═══ Source document

# bellaire du banquet



## Tealman (Sep 20, 2005)

Come join us on april 26 for a great time by all!! Plenty of duck hunts and fishing trips, guns, great food and cold drinks!! For any info please call Buzz 713 410 9407 cl Thanks


----------



## triple f (Aug 23, 2005)

Sounds cool Buzz! I'll see all of ya'll there!


----------



## Marcus Lovell (Oct 9, 2006)

Hey Buzz. Talked to Barry yesterday, me Deno and Stretch will be there for sure.


----------



## Freshwaterman (May 21, 2004)

CCA is the same night?


----------



## Tealman (Sep 20, 2005)

Hey marcus it would not be the same with yall guys, got alot of great stuff coming in. Get ready!!! And yes it is the same night as the cca banquet, BUZZ


----------



## garwood (Jun 7, 2006)

*Bellaire DU Banquet*

Buzz are you going to try to give Mongo away again at the banquet. Maybe someone will take him this year.


----------



## dook2 (Aug 14, 2005)

Are you going to have a Laguna rod like last year.


----------



## Tealman (Sep 20, 2005)

Danny not only has a laguna bellaire du rod coming he also included a day of fishing with him in port mansfield!!!! Hey dook2 leave your lab at the house, and get ready for thursday. thanks buzz


----------



## polecat (Jan 21, 2005)

Buzz, sure would like that laguna rod but can't make it gotta work Friday and from what I hear it will be a loooong fun night with plenty to drink.. have fun! Tell little T to win that rod and I'll buy it from him. LOL


----------



## Tealman (Sep 20, 2005)

hey pole, the rod looks great wish you could make it but if t or lt win it i will tell them to sell it cheap, thanks BUZZ


----------



## Freshwaterman (May 21, 2004)

See you guys there. I think we have a whole table.


----------



## Fishaholic (Jan 9, 2005)

Will be there with Joey and bourbon see you there. I will try to keep big joe under control.


----------



## Freshwaterman (May 21, 2004)

Had a great time! 

Did not get to meet up with any of ya but if you went you saw my boy Gunar up front pulling the tickets!

Great event guys!


----------



## Tealman (Sep 20, 2005)

Gunar did a great job, tell him next time to not let barry win so many items, thanks for your support. I am looking forward to a day off!!!! Thanks again and tell Gunar we need him next year!!!!


----------



## Freshwaterman (May 21, 2004)

tealman said:


> Gunar did a great job, tell him next time to not let barry win so many items, thanks for your support. I am looking forward to a day off!!!! Thanks again and tell Gunar we need him next year!!!!


No Problem we will be there next year! I think he a Barry had a plan working or something.:cheers:


----------



## garwood (Jun 7, 2006)

Tell Gunar I owe him a duck hunt for doing such a great job.

Barry


----------

══════
═══ Data excerpts

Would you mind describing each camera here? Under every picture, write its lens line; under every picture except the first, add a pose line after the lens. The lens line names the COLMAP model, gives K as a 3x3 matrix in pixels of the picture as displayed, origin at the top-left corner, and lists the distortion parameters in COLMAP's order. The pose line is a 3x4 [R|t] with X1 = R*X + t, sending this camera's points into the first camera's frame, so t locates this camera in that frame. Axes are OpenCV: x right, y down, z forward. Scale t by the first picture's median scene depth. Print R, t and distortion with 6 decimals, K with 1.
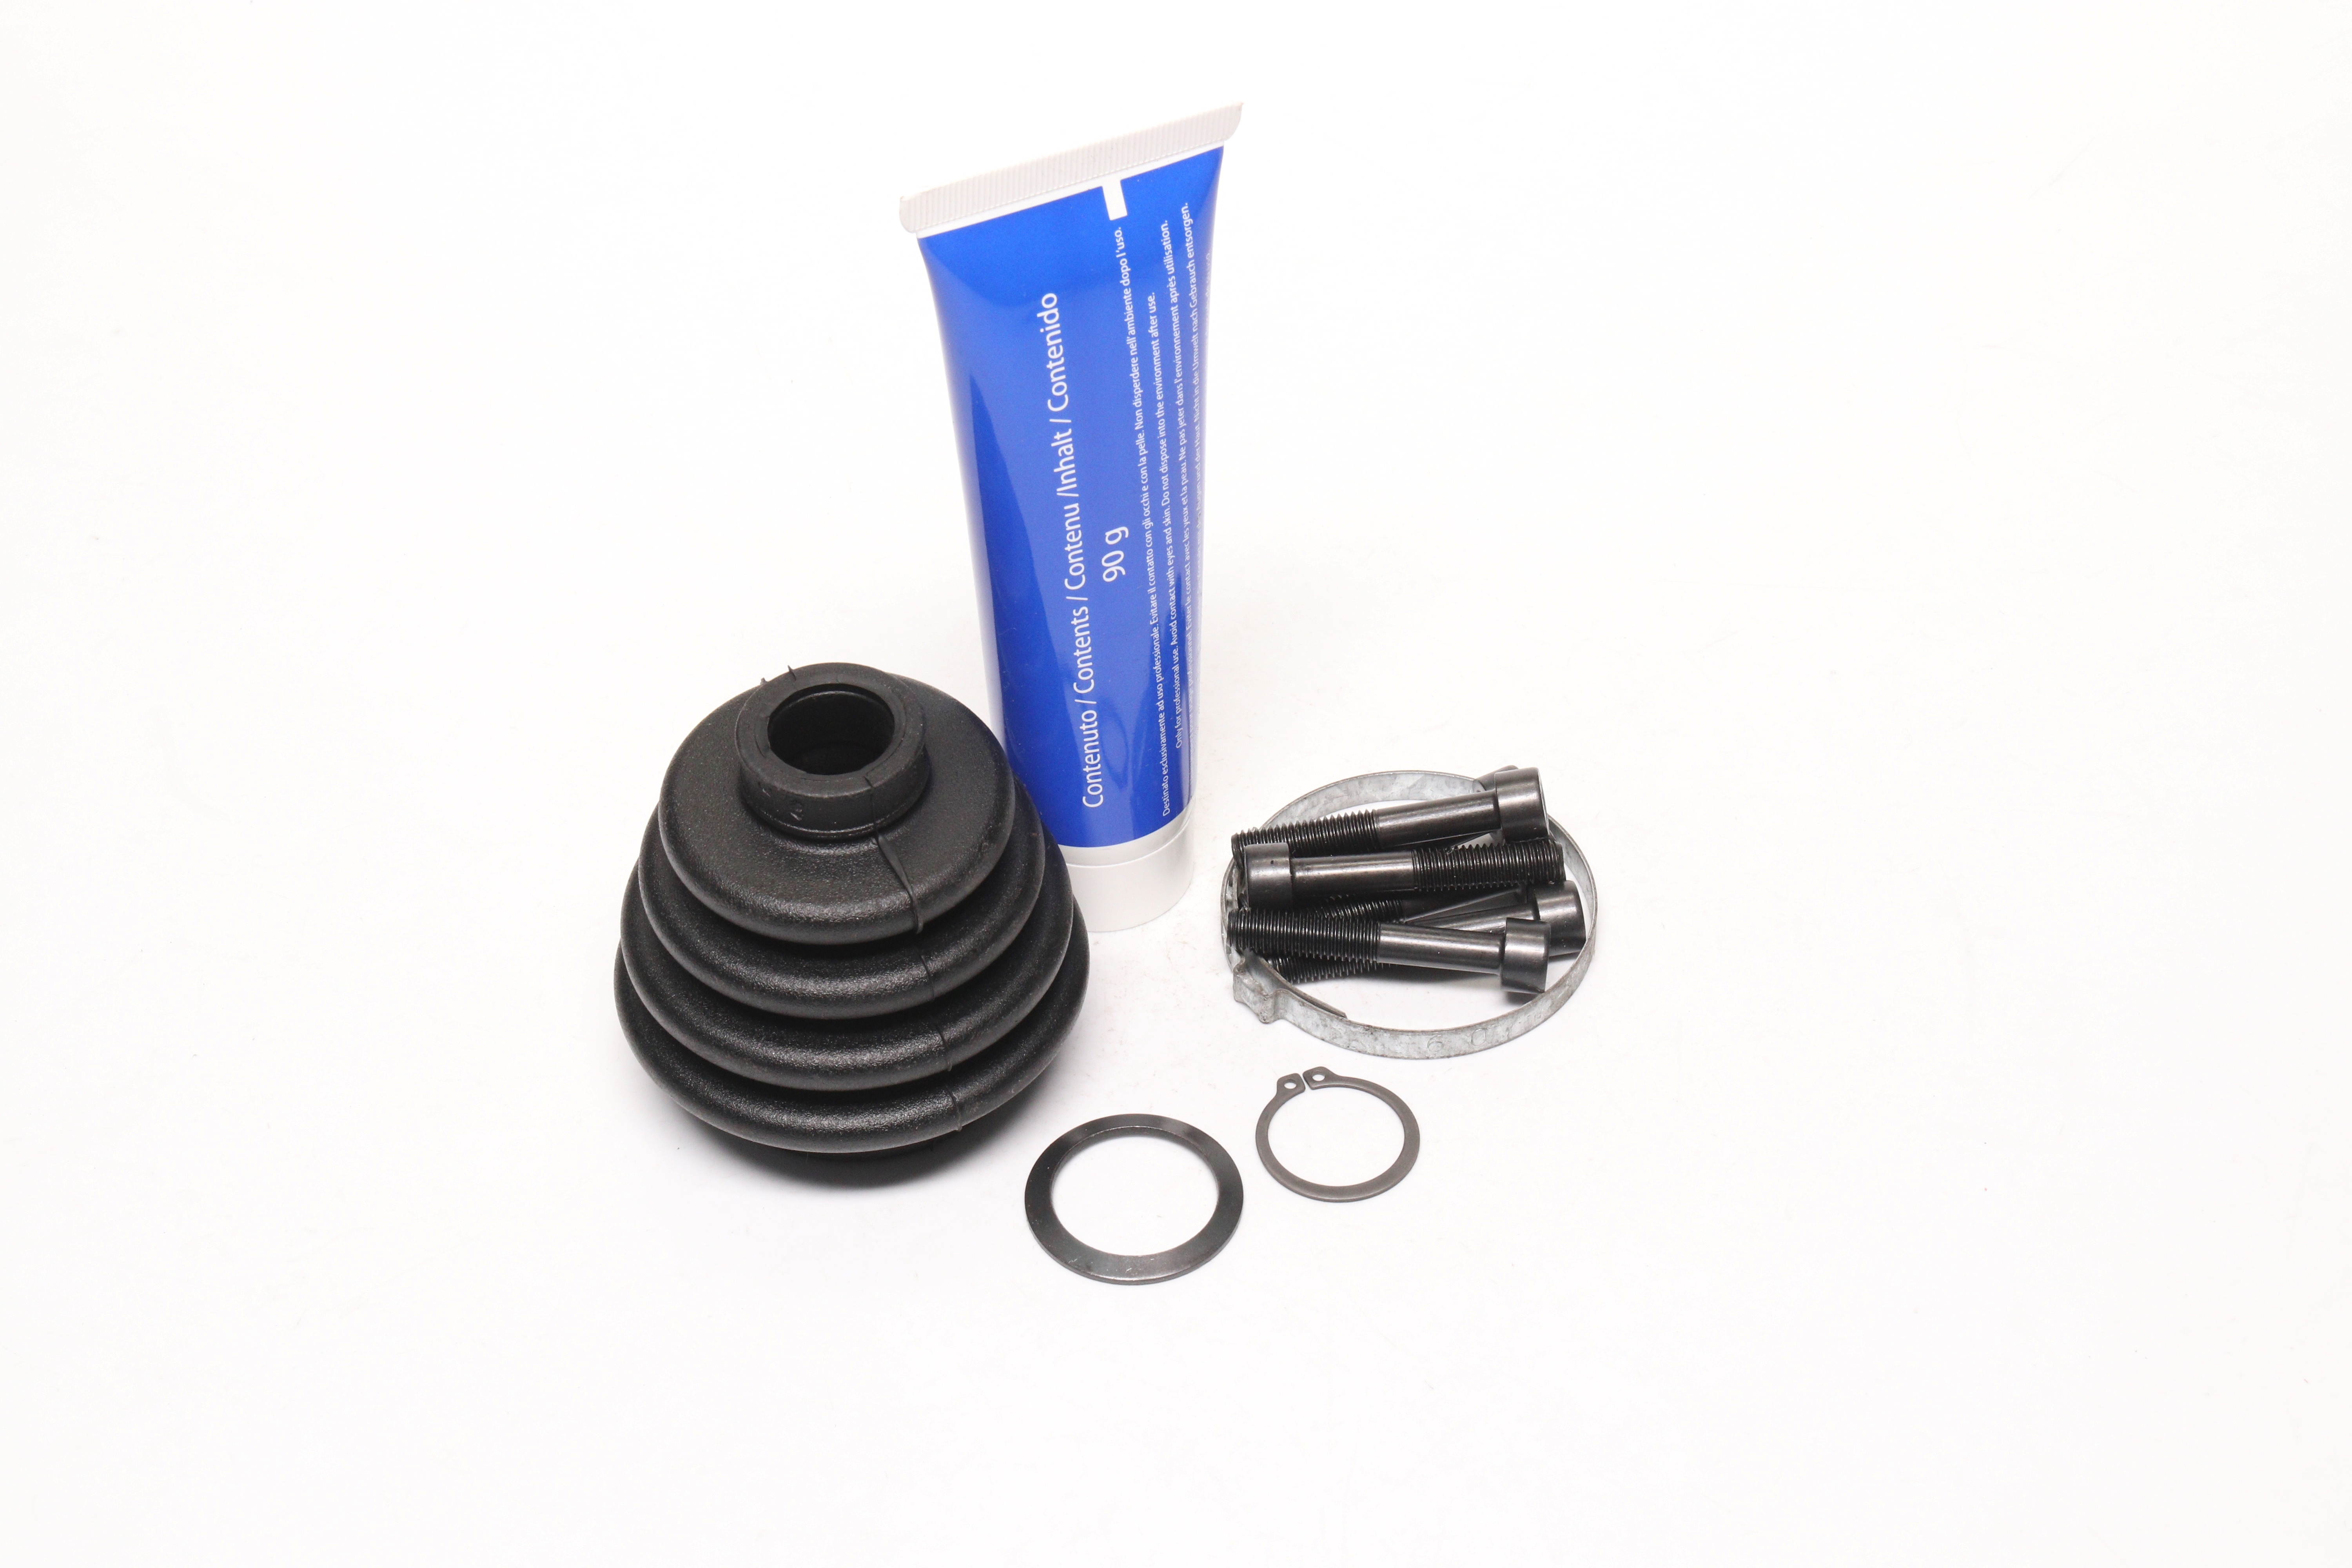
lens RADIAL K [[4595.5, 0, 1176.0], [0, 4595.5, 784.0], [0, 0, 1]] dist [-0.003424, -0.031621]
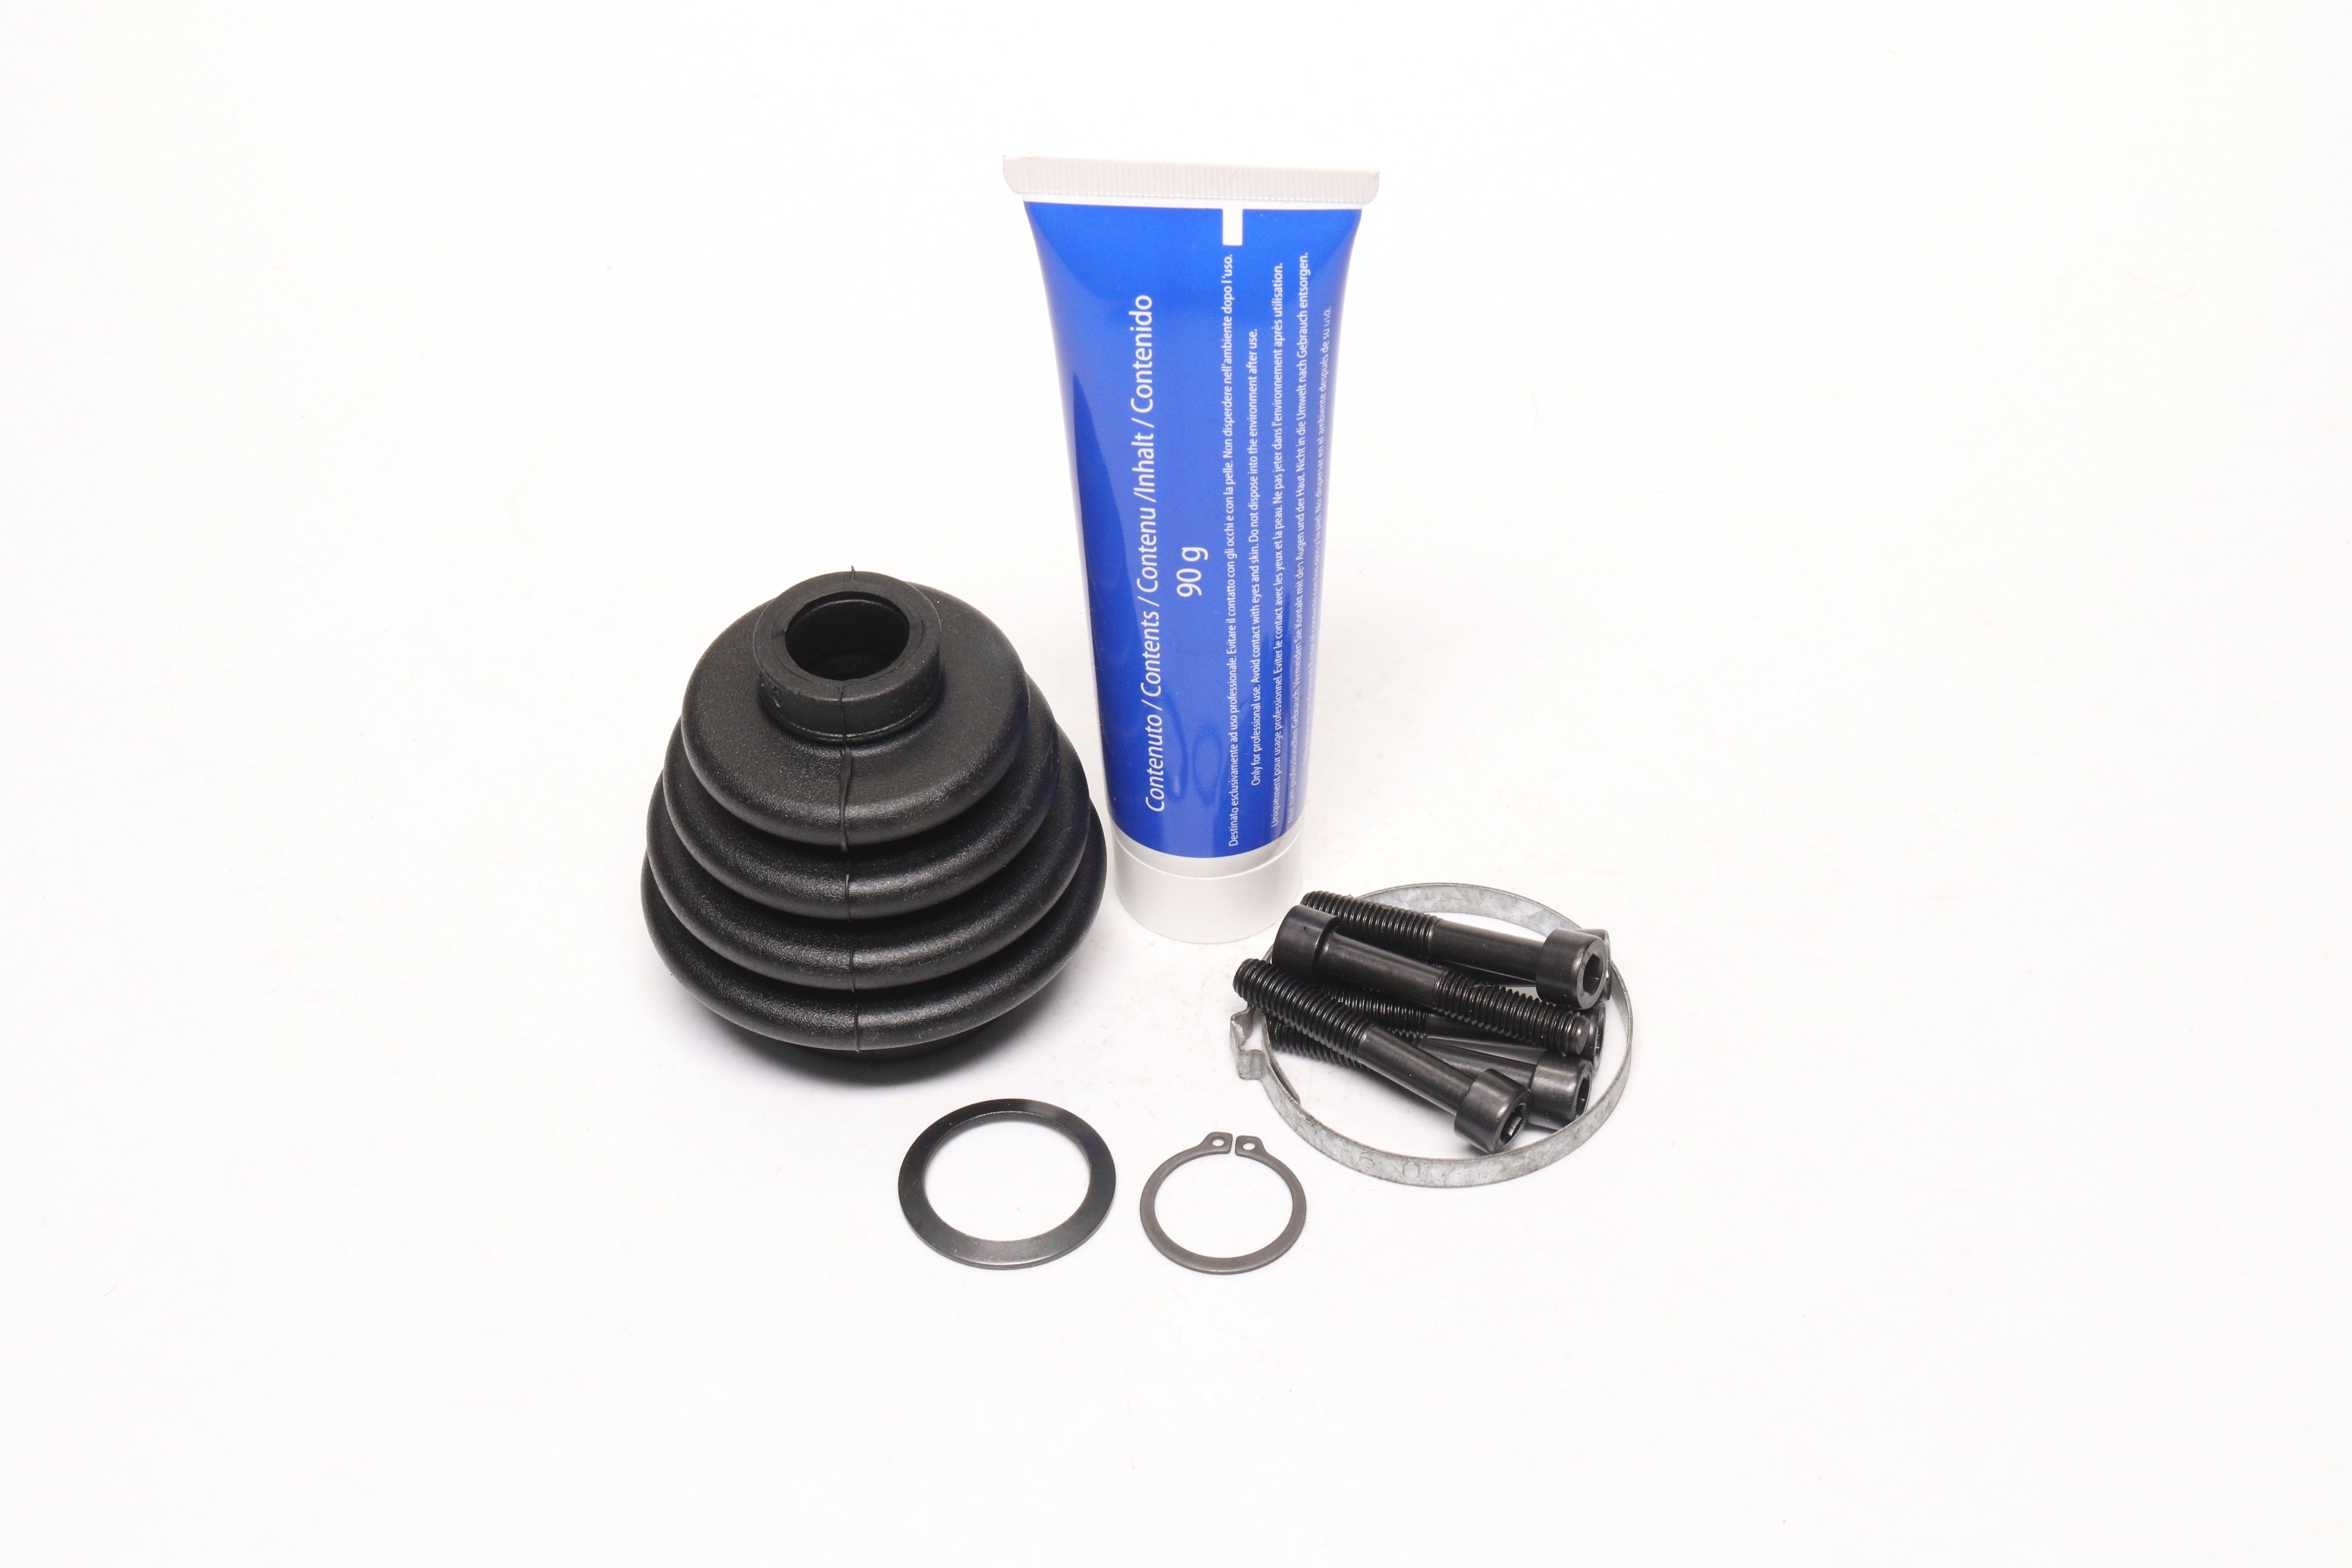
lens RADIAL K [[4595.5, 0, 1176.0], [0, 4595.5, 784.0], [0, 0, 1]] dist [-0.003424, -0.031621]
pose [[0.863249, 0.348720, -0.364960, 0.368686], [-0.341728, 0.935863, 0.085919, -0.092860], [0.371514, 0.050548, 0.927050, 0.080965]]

══════
═══ Data excerpts

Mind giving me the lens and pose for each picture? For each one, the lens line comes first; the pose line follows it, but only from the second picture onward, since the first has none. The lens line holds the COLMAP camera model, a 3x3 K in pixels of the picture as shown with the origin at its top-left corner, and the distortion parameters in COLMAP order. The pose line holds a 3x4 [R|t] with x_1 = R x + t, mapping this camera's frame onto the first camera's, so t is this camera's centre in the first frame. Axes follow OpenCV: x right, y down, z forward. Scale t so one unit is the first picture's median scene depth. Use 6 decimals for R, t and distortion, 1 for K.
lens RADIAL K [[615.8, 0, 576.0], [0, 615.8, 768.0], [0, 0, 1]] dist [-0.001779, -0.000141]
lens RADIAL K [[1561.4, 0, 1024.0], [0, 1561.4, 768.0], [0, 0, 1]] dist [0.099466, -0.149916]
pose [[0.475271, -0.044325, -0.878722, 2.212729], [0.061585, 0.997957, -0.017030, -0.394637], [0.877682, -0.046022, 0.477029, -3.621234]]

══════

• _What you have to do_: Translate this sentence from the banquet thread into Spanish: "Tell Gunar I owe him a duck hunt for doing such a great job." Base your work on the forum thread alone.

• _Written reply_: Dile a Gunar que le debo una cacería de patos por haber hecho un trabajo tan bueno.